Today's News & Commentary — March 16, 2016
As graduate students, adjunct faculty members, and other university community members increasingly seek to unionize, the experiences of University of California employees may give pause to those who are currently organizing at public colleges and universities. The Daily Californian notes that the state’s Public Employment Relations Board is currently experiencing a significant backlog that has prevented the agency from processing UC workers’ labor disputes in a timely fashion. Although PERB aims to process cases within 60 days of filing, it takes an average of at least 137 days to process even routine cases. “Underfunding has been a crucial problem (for PERB),” said the legal director of the union that represents lecturers and librarians. “When you have cutbacks in staff, it causes delays all down the line, because it takes longer for cases to be processed.
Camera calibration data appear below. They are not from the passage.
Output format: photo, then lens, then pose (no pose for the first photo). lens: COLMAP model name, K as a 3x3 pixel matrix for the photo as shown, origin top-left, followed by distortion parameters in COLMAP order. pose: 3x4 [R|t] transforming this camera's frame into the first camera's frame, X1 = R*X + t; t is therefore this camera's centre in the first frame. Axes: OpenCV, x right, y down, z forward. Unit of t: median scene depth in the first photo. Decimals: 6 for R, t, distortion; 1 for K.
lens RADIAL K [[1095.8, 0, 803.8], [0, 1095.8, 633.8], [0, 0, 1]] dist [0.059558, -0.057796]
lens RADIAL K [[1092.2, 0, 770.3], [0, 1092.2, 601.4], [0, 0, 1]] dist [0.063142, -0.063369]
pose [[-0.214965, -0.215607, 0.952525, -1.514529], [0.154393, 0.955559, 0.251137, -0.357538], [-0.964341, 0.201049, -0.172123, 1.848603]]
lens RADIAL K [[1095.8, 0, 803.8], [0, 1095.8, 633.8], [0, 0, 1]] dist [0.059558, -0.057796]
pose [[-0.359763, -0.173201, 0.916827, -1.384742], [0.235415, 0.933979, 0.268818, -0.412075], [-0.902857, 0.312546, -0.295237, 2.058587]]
They have more on their plate.” In fact, PERB has even kept one its five seats vacant, so as to use the funds that would have paid for that board member’s salary to pay for other costs. However, relief may be on the horizon: Governor Jerry Brown has proposed increasing PERB’s budget by $1 million for the 2016– 17 fiscal year.
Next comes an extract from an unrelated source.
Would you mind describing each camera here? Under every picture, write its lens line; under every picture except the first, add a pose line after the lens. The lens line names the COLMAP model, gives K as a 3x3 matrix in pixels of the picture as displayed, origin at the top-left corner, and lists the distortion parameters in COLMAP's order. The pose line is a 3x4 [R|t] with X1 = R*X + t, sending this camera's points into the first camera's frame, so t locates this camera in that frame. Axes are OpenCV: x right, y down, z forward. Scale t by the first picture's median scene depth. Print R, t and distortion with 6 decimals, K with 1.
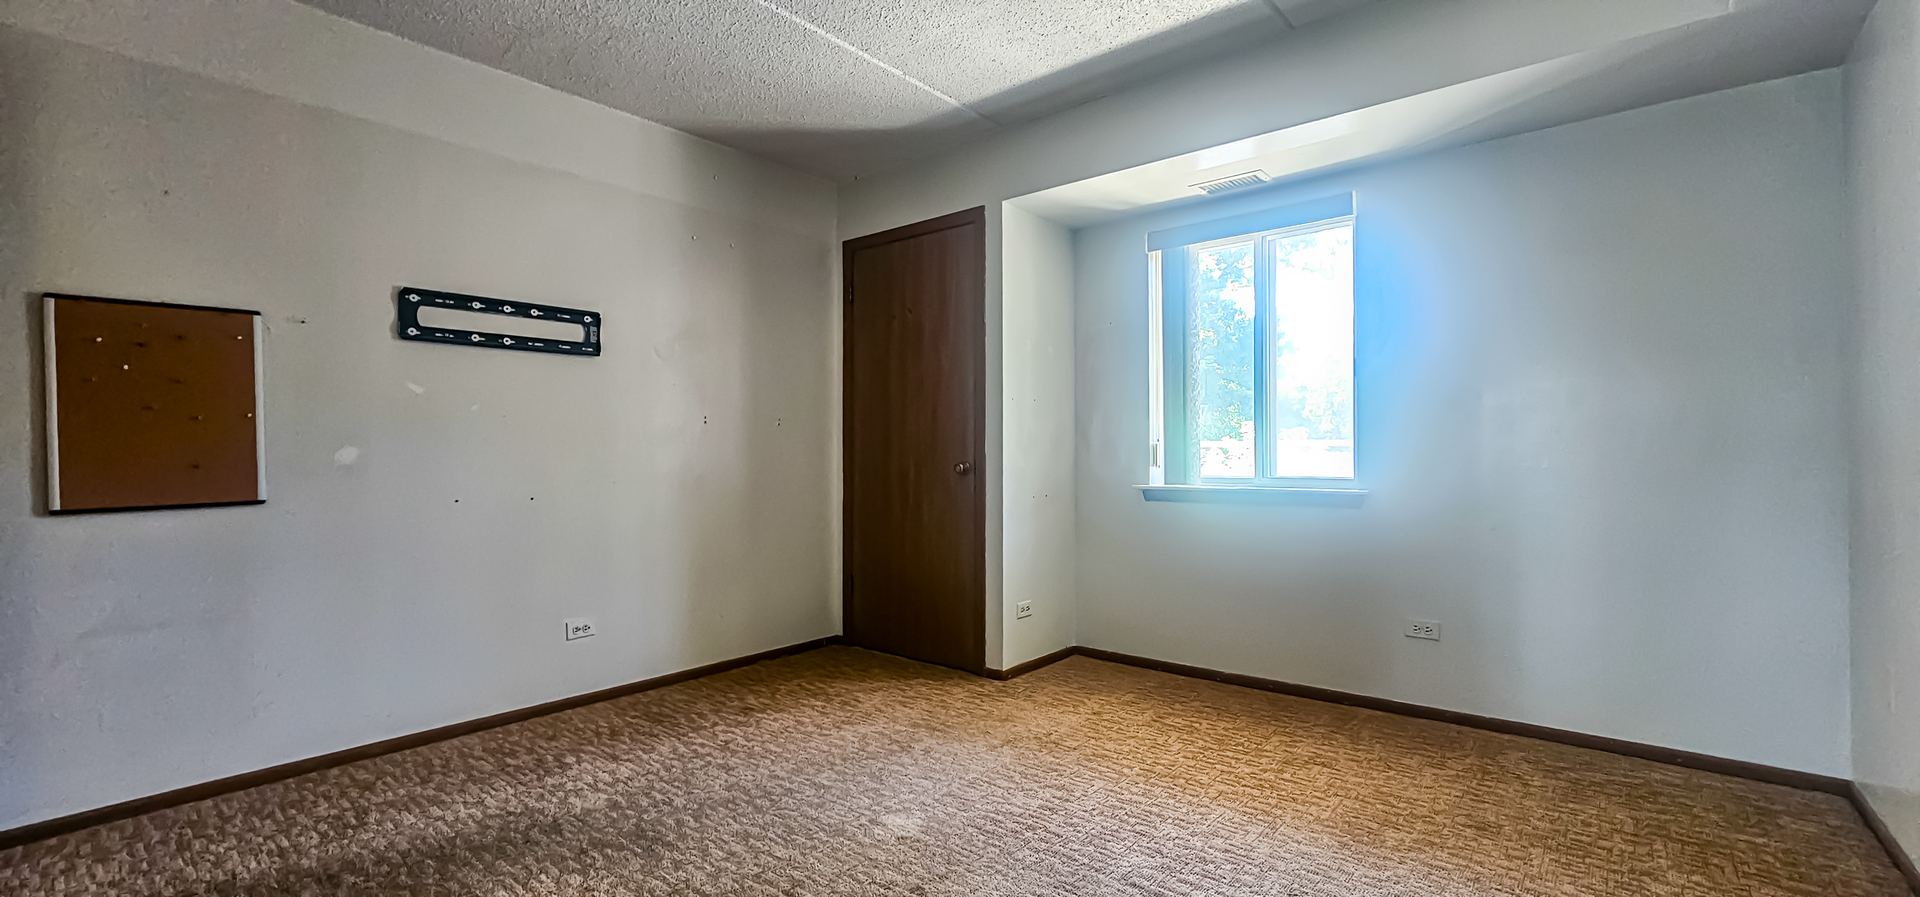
lens RADIAL K [[778.4, 0, 960.0], [0, 778.4, 448.5], [0, 0, 1]] dist [0.000088, -0.000030]
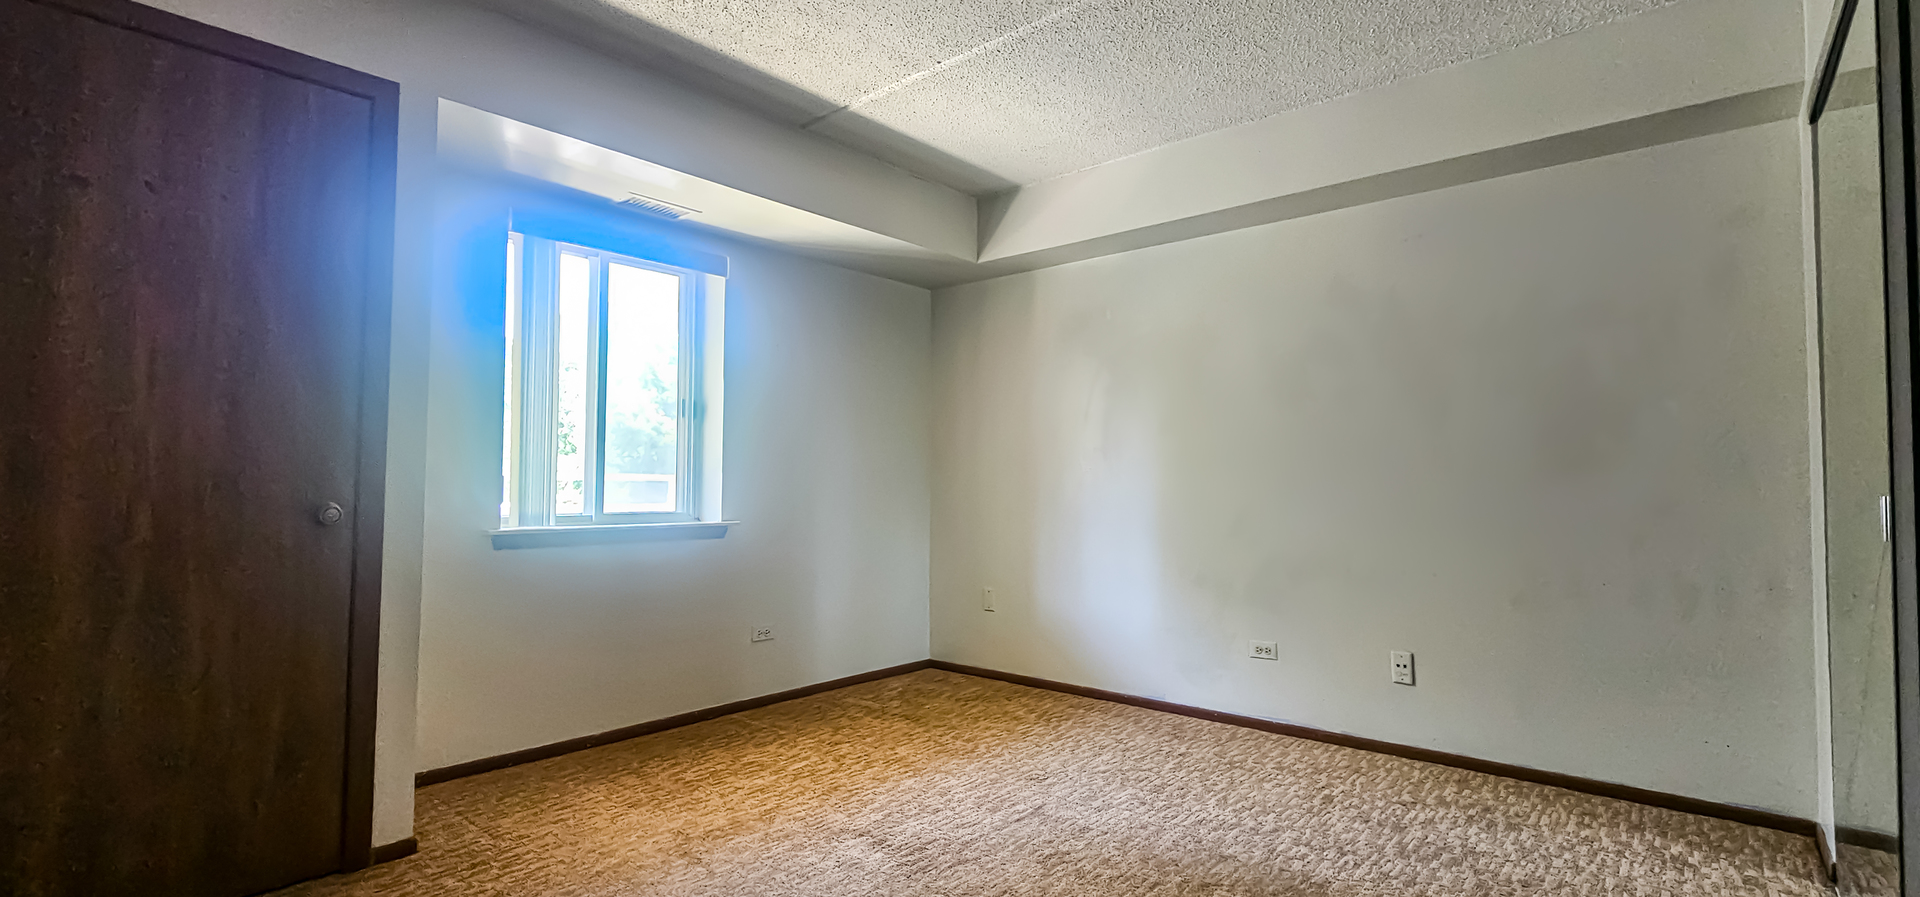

Domestic workers are commonplace in Hong Kong — “one of the world’s richest cities” — but that doesn’t mean that they are treated fairly. In fact, according to a recent report by the human rights organization Justice Centre, “as many as 56,000 [of the roughly 336,000 migrant domestic workers in Hong Kong] may be in forced labor.” CNNMoney, which detailed some of the report’s findings, interviewed one worker who said “she was kicked, punched, fed rotten food and forced to work 20 hours a day for nearly a year.” The report notes that “[m]igrant domestic workers are uniquely vulnerable to forced labor, because the nature of their occupation can blur work-life boundaries and isolate them behind closed doors.” In a statement, the Hong Kong Security Bureau claimed that “local legislation provides a solid and proven framework to combat human trafficking.” But many migrant domestic workers “come [to Hong Kong] via agencies direct from their home countries — Indonesia, the Philippines and other Asian countries — and don’t meet their employer before signing a contract requiring them to live and work in their homes.” To make matters worse, “[b]y law, they’re only entitled to one day off a week.”
In case you missed it, Paul Krugman of the New York Times posted a short note challenging “the supposedly necessary relationship between globalization and the decline of organized labor.” The evidence? A graph showing that whereas union density in the U.S. has declined precipitously since 1970, union density in Canada has remained more or less steady.